Um grupo de 31 jovens moçambicanas fintou os casamentos prematuros e outras tradições que ditam a vida de quase metade das adolescentes em Moçambique e começa estágios, na próxima semana, em Portugal.
Em Moçambique, cada rapariga "tem uma idade em que se deve casar, tem idade em que deve ter filhos, obrigatoriamente, e não tem poder de escolha", refere Delta Pagula, 24 anos, uma das selecionadas para o programa Change da Girl Move Academy.
Delta faz parte do pequeno universo de 1% de moçambicanas que terminou o ensino superior, o que lhe permitiu candidatar-se ao programa de formação em liderança para mulheres, promovido pela organização portuguesa e que vai este ano na terceira edição.
Houve 700 candidaturas, de entre as quais foram selecionadas as 31 participantes.
Moçambique tem 28,8 milhões de habitantes, de acordo com o censo de 2017, e as mulheres representam 52% da população, mais de metade da qual tem menos de 18 anos.
No dia em que falou à Lusa, poucas horas antes de embarcar num avião para Portugal, a cabeça de Delta já estava em Lisboa, onde vai estagiar durante dois meses numa empresa de recursos humanos e passar pela sede de outras. A conversa com as colegas já era sobre linhas de metropolitano, horários, ruas e avenidas da capital portuguesa.
É a primeira vez que viaja para fora de Moçambique e acredita que, quando regressar, terá mais conhecimentos e outra experiência para concretizar o seu sonho: abrir uma associação de apoio ao investimento em negócios no feminino.
"A mulher do meu país tem talento. Uma mãe de 20 anos consegue criar três filhos. Ela tem esse potencial, essa força", só precisa das "ferramentas" certas para desenvolver novas ideias.
Delta não está sozinha: Alice Ambrucer, 21 anos, vai estagiar num firma de advocacia e, quando regressar, pretende criar um projeto em defesa dos direitos sexuais e reprodutivos da mulher.

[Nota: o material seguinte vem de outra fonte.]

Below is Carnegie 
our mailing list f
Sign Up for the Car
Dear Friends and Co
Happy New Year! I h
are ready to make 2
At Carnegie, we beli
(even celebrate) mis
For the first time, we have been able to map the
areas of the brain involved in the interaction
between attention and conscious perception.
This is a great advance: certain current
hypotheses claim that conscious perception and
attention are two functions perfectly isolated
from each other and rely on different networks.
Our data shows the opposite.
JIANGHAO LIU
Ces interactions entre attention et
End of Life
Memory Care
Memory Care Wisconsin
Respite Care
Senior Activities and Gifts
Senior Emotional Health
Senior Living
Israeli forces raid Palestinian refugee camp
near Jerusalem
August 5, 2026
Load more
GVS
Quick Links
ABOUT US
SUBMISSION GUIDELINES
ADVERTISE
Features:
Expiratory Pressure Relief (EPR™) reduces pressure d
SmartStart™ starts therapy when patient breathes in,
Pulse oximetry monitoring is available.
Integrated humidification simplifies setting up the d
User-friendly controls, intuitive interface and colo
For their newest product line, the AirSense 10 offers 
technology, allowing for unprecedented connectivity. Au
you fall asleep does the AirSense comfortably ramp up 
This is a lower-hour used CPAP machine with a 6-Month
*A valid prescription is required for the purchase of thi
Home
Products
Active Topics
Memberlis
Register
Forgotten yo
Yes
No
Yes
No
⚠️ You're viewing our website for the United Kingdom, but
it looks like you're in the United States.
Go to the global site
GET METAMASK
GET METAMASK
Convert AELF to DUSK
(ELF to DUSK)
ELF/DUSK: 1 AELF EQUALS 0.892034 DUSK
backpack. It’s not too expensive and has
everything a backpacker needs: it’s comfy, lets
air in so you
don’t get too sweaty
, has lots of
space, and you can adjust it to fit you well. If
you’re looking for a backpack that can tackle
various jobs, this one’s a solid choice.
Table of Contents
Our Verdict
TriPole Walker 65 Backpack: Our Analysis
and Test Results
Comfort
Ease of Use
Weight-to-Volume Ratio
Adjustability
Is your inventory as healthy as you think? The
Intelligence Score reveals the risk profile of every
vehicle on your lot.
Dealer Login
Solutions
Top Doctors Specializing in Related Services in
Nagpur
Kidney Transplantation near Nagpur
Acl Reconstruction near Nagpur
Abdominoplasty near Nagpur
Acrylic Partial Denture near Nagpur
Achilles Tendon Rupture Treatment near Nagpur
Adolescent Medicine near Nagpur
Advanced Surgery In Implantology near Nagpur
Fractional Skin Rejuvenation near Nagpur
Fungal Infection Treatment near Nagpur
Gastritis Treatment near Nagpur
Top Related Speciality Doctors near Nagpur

O estágio de dois meses noutro ambiente empresarial, noutro país, expande os horizontes, refere Notilija Vilanculo, 26 anos, coordenadora de recrutamento da quarta edição da academia, ela própria uma participante que terminou o programa em 2017 e que foi convidada para ficar.
"Girl Move é um movimento de entreajuda", descreveu, para explicar que, mesmo depois da formação, continua a haver apoio para a implementação de projetos e ideias empresariais.
Uma ajuda que poderá ser essencial, num país onde o crédito bancário pratica juros proibitivos (taxa de referência a 21,75%) e o ambiente de negócios está classificado como um dos piores do mundo: o relatório "Doing Business" 2017 do Banco Mundial, colocou Moçambique no 137.º lugar de um total de 190 países.
Quando surgirem novas empresas no setor agrícola, Vera Guidiche, 23 anos, quer estar lá.
Frequentava a faculdade quando se convenceu que queria ser "uma agente de mudança" e tem o sonho de o fazer produzindo hortícolas e prestando formação.
Para já, vai estagiar numa empresa de retalho que gere grandes superfícies em Portugal, onde espera perceber como funciona a relação com os produtores.
O estágio em empresas portuguesas é uma das fases do programa Change de formação em liderança, que dura um ano.
Noutra fase (projeto Mwarusi), as participantes são também tutoras de outras jovens.
Em três edições, a intervenção junto de 2.600 adolescentes em Nampula (terceira cidade de Moçambique) já fez com que a taxa de maternidade infantil descesse de 40% para zero, destaca a Girl Move.
A academia pretende abrir caminho para o sonhos e a concretização "vai depender da força de cada 'girl mover'. O programa Change dá-lhes ferramentas de excelência, em que "elas aprendem a não ter o peixe, mas a pescar", conclui Notilija.
A Girl Move tem sede em Portugal, iniciou atividade em Moçambique em 2013 e apresenta-se como uma "academia de líderes transformadoras".
A organização trabalha com o Ministério do Género, Criança e da Ação Social de Moçambique, com o Governo da Província de Nampula e com a Cooperação Portuguesa.